Wilde and the guy from Togetherness want to shut down the program, but the greedy university Chancellor is so obsessed with the bottom line that he insists they develop the serum anyway. He kidnaps Wilde, locks her in the Dean of Student Affairs office, and says he will kill her if the guy from Togetherness doesn’t manufacture the serum. He then reveals his plan to dominate the world by raising the dead and commanding a zombie army. Instead, the guy from Togetherness goes to rescue Olivia Wilde, but he must fight his way through hundreds of zombies with electrical ray capability, and fight the Chancellor in his fiery, underground bunker/zombie chamber/Chancellor’s office. The guy from Togetherness frees Olivia Wilde and the two of them kill the Chancellor, but not before the guy from Togetherness is killed by an electrical ray.
Desperate to revive her fellow Chemistry Professor, Olivia Wilde goes back to the lab where she looks over the calculations on the chalkboard and realizes they forgot one crucial ingredient in the serum: human love pheromones. Now that she’s got the serum right, she gives it to the guy from Togetherness who comes back to life—and is not evil.
Because of their scientific breakthrough, both professors are offered tenure track positions at an Ivy League school.
The Lazarus Effect shows the potentially disastrous outcomes of any government intervention in the education sector.
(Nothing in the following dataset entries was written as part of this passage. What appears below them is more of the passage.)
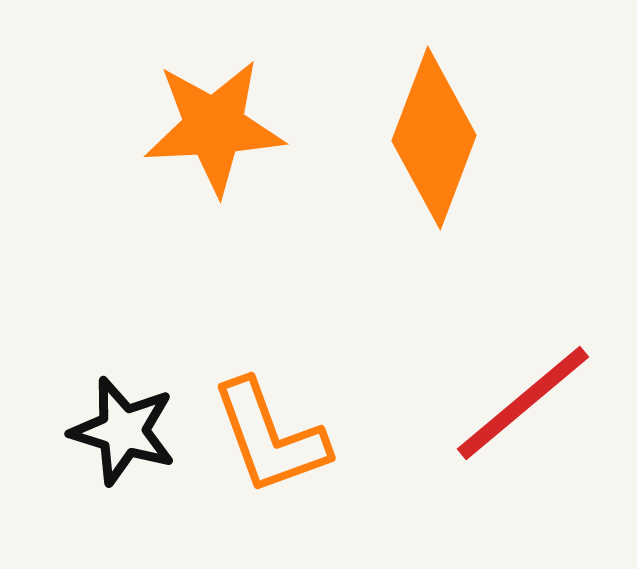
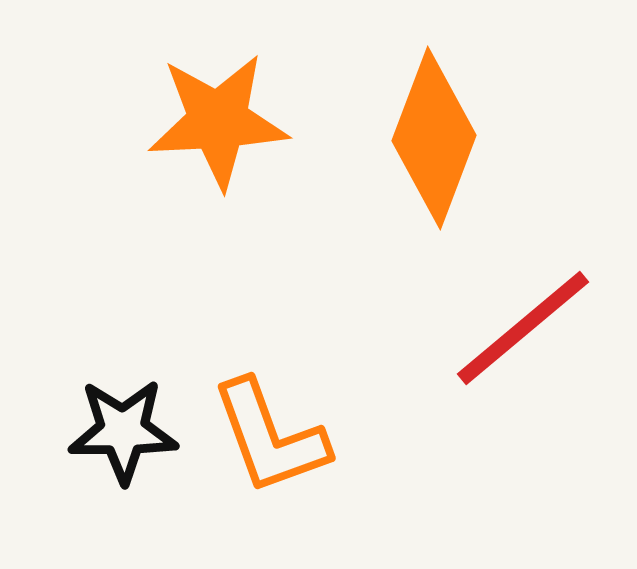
orange star: moved 4 px right, 6 px up
red line: moved 75 px up
black star: rotated 17 degrees counterclockwise
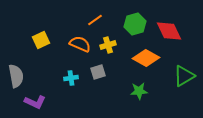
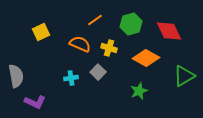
green hexagon: moved 4 px left
yellow square: moved 8 px up
yellow cross: moved 1 px right, 3 px down; rotated 35 degrees clockwise
gray square: rotated 28 degrees counterclockwise
green star: rotated 18 degrees counterclockwise
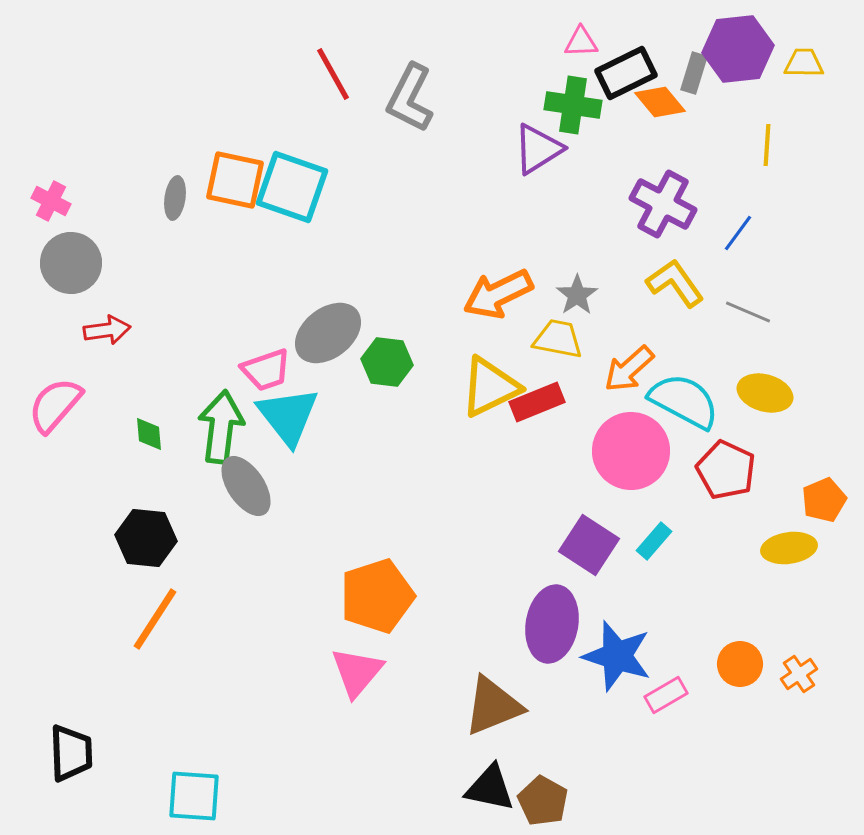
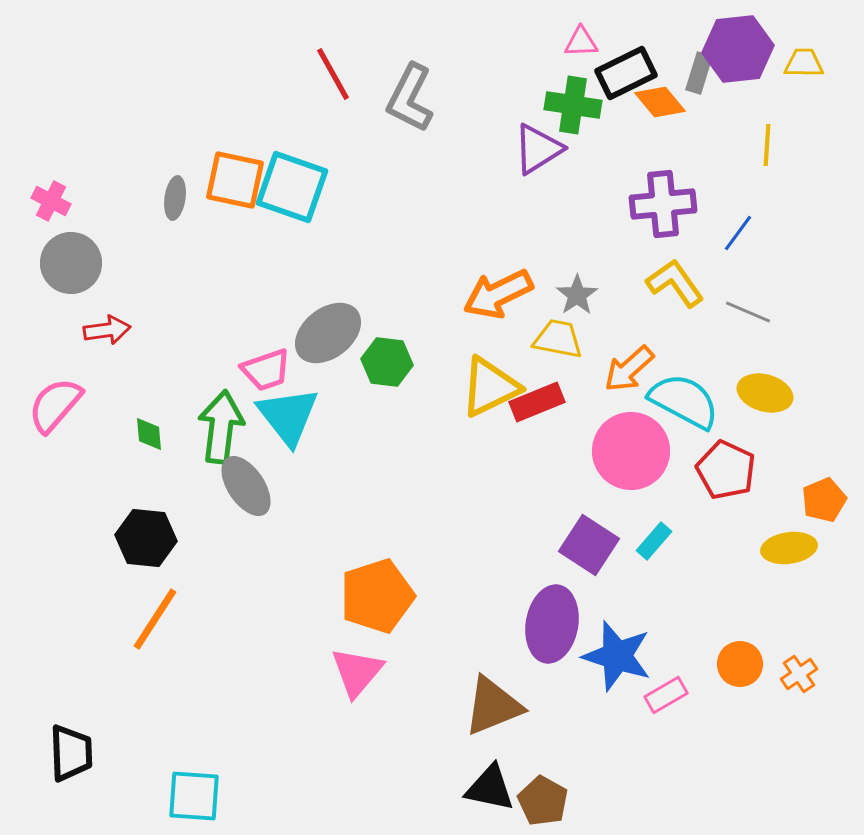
gray rectangle at (694, 73): moved 5 px right
purple cross at (663, 204): rotated 34 degrees counterclockwise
Vince Vaughn is an aging VP of Marketing for Dynamic Systems, a company run by Sienna Miller. When he is fired for sexually harassing himself, he starts his own rival company, and hires Dave Franco and Tom Stoppard as his two employees. Vaughn’s marketing business is struggling, primarily because Sienna Miller and Dynamic Systems are crushing them. Then Vaughn hears about a huge contract in Germany, and takes the team on a crucial business trip. “We’re bankrupt if we don’t close this deal!”
The three of them embark on a raucous business trip during which they take MDMA, desecrate cemeteries, foil a terrorist attack, participate in a neo-Nazi rally and end up dressed in bondage gear and dancing on a float during Berlin’s Love Parade. But these hi-jinks don’t distract them from the deal—these are focused, entrepreneurial American businessmen in pursuit of a contract. This is as noble a quest as exists in American capitalism. And the terrorists, neo-Nazis and ravers pose no obstacle. But you know who does: Sienna Miller and Dynamic Systems, who are in town competing for the very same contract!
Despite drinking all night and throwing darts at each other, the three of them put together a power-point presentation that will blow away those Germans. Minutes before their presentation, however, Sienna Miller swipes their laptop, forcing Vince Vaughn to pitch his services from the gut. His German clients are moved to tears by the American’s earnestness, and Vince and company win the deal. And Sienna Miller realizes she may have been wrong about Vince Vaughn all along, and that night, they consummate a corporate merger.
Unfinished Business is an insightful look at the heroic lengths to which American businessmen must go to compete in our globalized economy.